My closest interaction with the war was my interaction with soldiers preparing for war operations at Shoalwater Bay. I prayed with them and I was arrested and hauled away. Then I interacted with them again in 2011. I blockaded an invading US batallion in the dead of night under white phosporus skies. The next morning we blockaded them again at the intersection near Samuel Hill.
We are just ordinary people looking for opportunities for physical intervention.
My husband stuck a mattock in an Euro attack helicopter putting it out of action for several months- It was designed to cover SAS killers with machine gun strafing.
My friends Greg Rolles and Tim Webb interacted at Swan Island when they were stripped, hooded, bagged and threatened.
Ciaron O’Reilly stopped a US navy plane with a hammer and blood, that was stopping in Ireland for refueling.
We are just ordinary people and we had these interactions for which we were locked up, charged and had to provide money to the State as punishment.

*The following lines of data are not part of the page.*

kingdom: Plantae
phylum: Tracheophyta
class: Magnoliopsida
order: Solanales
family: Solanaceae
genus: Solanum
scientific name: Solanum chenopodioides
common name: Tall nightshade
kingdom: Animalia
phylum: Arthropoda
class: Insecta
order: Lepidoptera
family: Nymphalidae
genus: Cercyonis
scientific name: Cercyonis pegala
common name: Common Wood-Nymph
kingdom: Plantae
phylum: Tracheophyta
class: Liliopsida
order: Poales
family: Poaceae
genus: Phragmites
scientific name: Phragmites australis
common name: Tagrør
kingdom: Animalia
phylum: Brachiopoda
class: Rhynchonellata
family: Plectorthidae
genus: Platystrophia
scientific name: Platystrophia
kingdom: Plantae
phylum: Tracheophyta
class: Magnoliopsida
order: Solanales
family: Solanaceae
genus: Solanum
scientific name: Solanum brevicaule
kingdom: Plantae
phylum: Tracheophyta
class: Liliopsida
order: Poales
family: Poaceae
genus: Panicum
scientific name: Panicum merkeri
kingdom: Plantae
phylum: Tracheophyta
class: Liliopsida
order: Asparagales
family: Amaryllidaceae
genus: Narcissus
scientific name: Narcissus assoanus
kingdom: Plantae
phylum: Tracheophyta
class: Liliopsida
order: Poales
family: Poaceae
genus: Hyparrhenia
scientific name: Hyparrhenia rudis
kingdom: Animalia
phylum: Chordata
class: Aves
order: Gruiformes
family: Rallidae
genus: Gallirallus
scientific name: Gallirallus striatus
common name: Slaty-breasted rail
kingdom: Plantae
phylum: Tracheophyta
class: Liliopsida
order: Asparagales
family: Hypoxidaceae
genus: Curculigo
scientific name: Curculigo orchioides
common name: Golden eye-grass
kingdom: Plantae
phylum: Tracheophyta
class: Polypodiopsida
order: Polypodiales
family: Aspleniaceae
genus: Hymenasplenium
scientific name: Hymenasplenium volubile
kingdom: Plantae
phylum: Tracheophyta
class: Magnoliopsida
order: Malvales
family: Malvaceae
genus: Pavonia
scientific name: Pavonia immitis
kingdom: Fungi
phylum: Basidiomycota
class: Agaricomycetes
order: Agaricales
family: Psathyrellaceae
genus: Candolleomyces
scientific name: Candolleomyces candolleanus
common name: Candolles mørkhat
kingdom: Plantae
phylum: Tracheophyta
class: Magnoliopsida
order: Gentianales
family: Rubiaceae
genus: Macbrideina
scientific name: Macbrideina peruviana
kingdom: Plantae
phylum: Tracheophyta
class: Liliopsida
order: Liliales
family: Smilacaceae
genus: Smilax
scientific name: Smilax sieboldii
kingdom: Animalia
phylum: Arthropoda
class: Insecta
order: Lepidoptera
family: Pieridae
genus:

If 2% of the people who read and write on this blog had joined us WITH YOUR BODIES we may have had more success. If you had written about our stories and sent us supportive notes, we may have done more. We have spend our lives opposing war – mostly to sneeThe sars from the educated middle classes.
It is not enough to write about how you oppose war, or you are against it, or you disapprove.
It is simply not enough. No matter how truthfully you speak.
We have to move our bodies, in our wheelchairs – or whatever devices move us around as we age – and do different things. Act in new ways. Words don’t do it anymore.
the same with climate change… you have to take action. With your bodies. In new places.
I’d like to see all the aged intellegencia that contribute to this intelligent, and truthful blog, chained together on their wheelchairs, holding the tomes you have written, chained together at Electro Optic Systems, or Boeing or Raytheon or BAE . . We know enough. Your words are truthful; but without embodied power they are not enough. You must take action.
Thank you Tony. I think that ordinary people should be encouraged to see all these costs of war, remembering that suffering by Australian service personnel is generally a fraction of the suffering of people in whose lives we intervene.
Useful to keep in mind that care for veterans in the United States is far worse than Australia, in part driving memes of the alt.right. I have for some time expressed the view that a major consequence of modern war is the importation of the horrors one goes nobly abroad to conquer. I have also written recently here about pharmacotic war. There is as much need to chop this off wholesale in an addicted nation as to detox prescription opioids in the sick veteran or other. Something I have just been through. Addressing just bits, considering people too tender to be confronted will not solve the problem.
Having added those thoughts, please accept by praise for a powerful and valuable paper.